# AIM OF THE EXERCISE
Rewrite the listing below with every "Person at" changed to "Subject at" and everything else left unchanged. Leave the picture out of your answer.

# SOURCE MATERIAL
<<<<
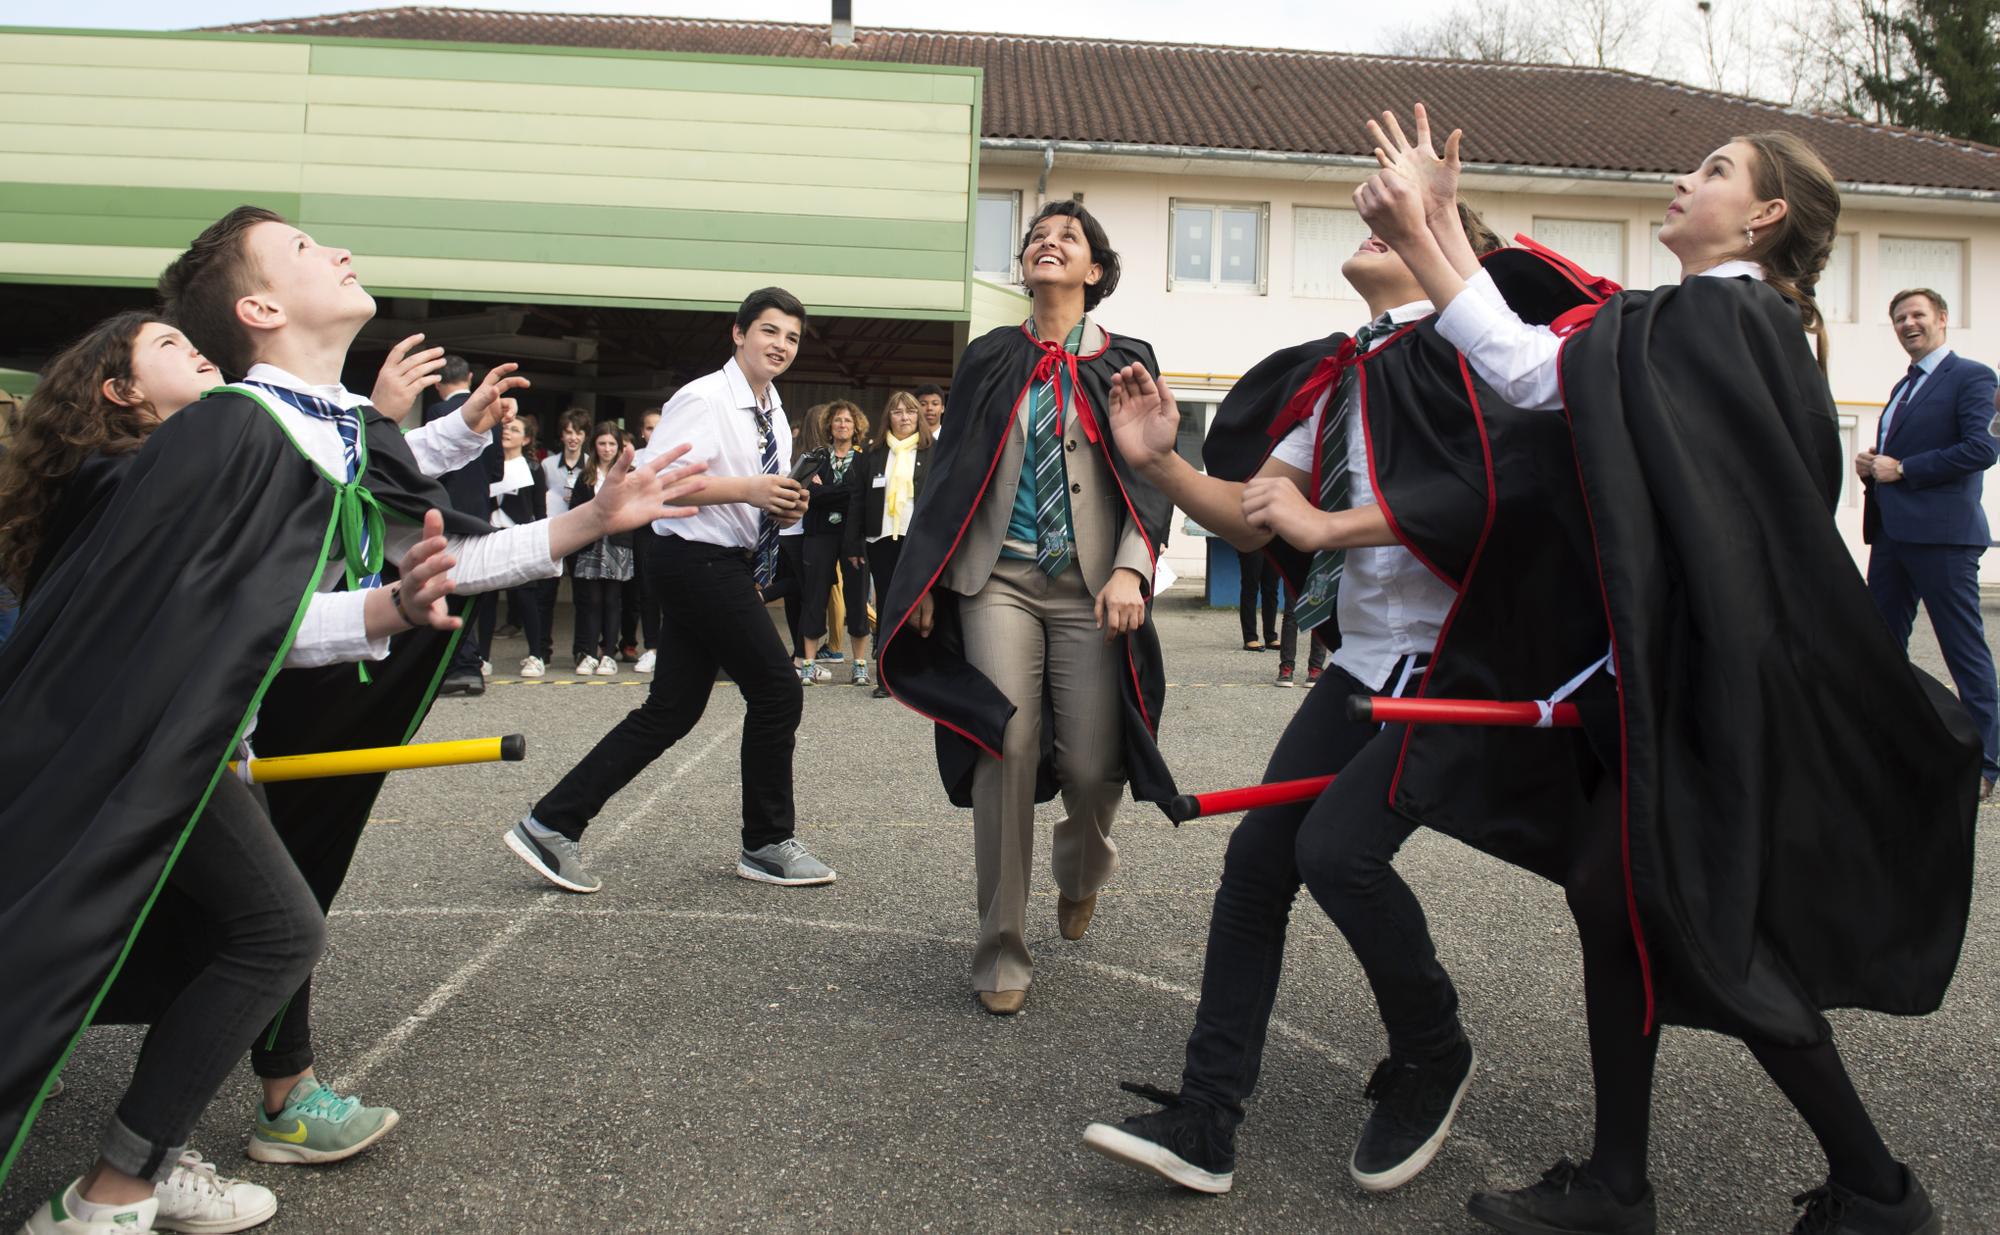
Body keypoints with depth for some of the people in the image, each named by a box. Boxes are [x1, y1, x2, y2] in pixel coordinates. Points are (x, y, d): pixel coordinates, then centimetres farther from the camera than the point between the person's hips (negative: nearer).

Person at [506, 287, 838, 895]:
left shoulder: (773, 416, 17)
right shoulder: (704, 399, -12)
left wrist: (785, 507, 4)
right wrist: (749, 490, -23)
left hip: (726, 565, 10)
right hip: (700, 560, -10)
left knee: (670, 711, 7)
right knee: (778, 692, -5)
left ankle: (552, 824, 11)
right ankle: (767, 844, 10)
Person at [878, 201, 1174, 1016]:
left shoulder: (1125, 361, 9)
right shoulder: (989, 359, 13)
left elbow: (1152, 477, 2)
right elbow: (948, 468, 12)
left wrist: (1130, 570, -13)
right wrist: (925, 579, 5)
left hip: (1090, 587, 0)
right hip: (999, 579, 1)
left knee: (1091, 765, -5)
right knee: (1005, 748, -11)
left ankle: (1081, 868, 33)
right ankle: (1002, 953, 3)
>>>>
# SOLUTION TO THIS EXERCISE
Body keypoints with depth for some of the people in the image, each named by a box. Boxes are [x1, y1, x2, y2] in pixel coordinates. Points are (x, y, d): pixel coordinates, then centimetres farther from the camera than the point between the person's hips (negative: nearer).

Subject at [506, 287, 838, 895]:
left shoulder: (773, 416, 17)
right shoulder: (704, 399, -12)
left wrist: (785, 507, 4)
right wrist: (749, 490, -23)
left hip: (726, 565, 10)
right hip: (700, 560, -10)
left knee: (670, 711, 7)
right knee: (778, 692, -5)
left ankle: (552, 824, 11)
right ankle: (767, 844, 10)
Subject at [878, 201, 1174, 1016]:
left shoulder: (1125, 361, 9)
right shoulder: (989, 359, 13)
left elbow: (1152, 477, 2)
right elbow: (948, 468, 12)
left wrist: (1130, 570, -13)
right wrist: (925, 579, 5)
left hip: (1090, 587, 0)
right hip: (999, 579, 1)
left knee: (1091, 765, -5)
right knee: (1005, 748, -11)
left ankle: (1081, 868, 33)
right ankle: (1002, 953, 3)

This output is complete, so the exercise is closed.